Friday evening's smoke was A.C. Peterson Escudo, in my newly won Savinelli bull dog.

Knowing that these were spun cut coins, but not knowing what "coins" actually were, I was really anticipating the opening of the bag. I expected them to be thick gooey and hard to rub out. But they were just about the opposite of that, the ribbons rubbed apart very easily and the tobacco was not gooey at all. I spent a few minutes rubbing these out, and then let them dry for about 1/2 hour. The smell from the bag was not super fruity, not too strong, just a pleasant tobacco smell with something I could not put my finger on.

Once I lit up the bowl, I found it to be a pleasant smoke. The perique, or at least the flavor of it, seemed to come out more the other VaPers. The sweetness of the VA lingered but was not very pronounced. I could taste it from time to time, as a compliment and not a main flavor. During the smoke I had a few different flavors, one of was the dried fruit, but not so much raisin as maybe dried plum. I also was pulling a citrus type flavor every now and again.

Anyway, good smoke and I am thinking that next time i will try to smoke it in the coin form, pushing it in the bowl? Any thoughts?


----------



## Blue_2 (Jan 25, 2011)

Sure, coins can use the "Fold and Stuff" method. You can also cut it into small cubes (cube cut) with a knife.

• REQUEST 1:
Copy everything in the pipe tobacco post from "Once I lit up" down to "now and again.".
• REQUEST 2:
In the pipe tobacco post, how long were the rubbed-out coins left to dry before smoking?

• SUPPLIED DATA:

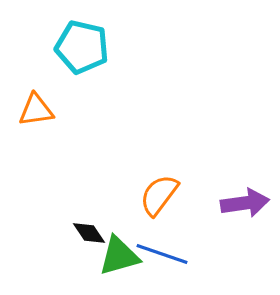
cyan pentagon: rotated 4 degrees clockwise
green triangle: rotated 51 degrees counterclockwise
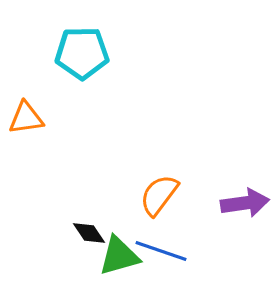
cyan pentagon: moved 6 px down; rotated 14 degrees counterclockwise
orange triangle: moved 10 px left, 8 px down
blue line: moved 1 px left, 3 px up
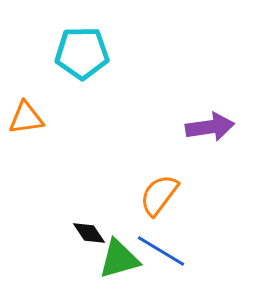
purple arrow: moved 35 px left, 76 px up
blue line: rotated 12 degrees clockwise
green triangle: moved 3 px down
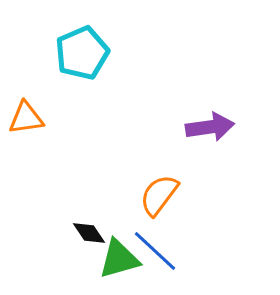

• EXERCISE OUTPUT 1:
Once I lit up the bowl, I found it to be a pleasant smoke. The perique, or at least the flavor of it, seemed to come out more the other VaPers. The sweetness of the VA lingered but was not very pronounced. I could taste it from time to time, as a compliment and not a main flavor. During the smoke I had a few different flavors, one of was the dried fruit, but not so much raisin as maybe dried plum. I also was pulling a citrus type flavor every now and again.

• EXERCISE OUTPUT 2:
About half an hour.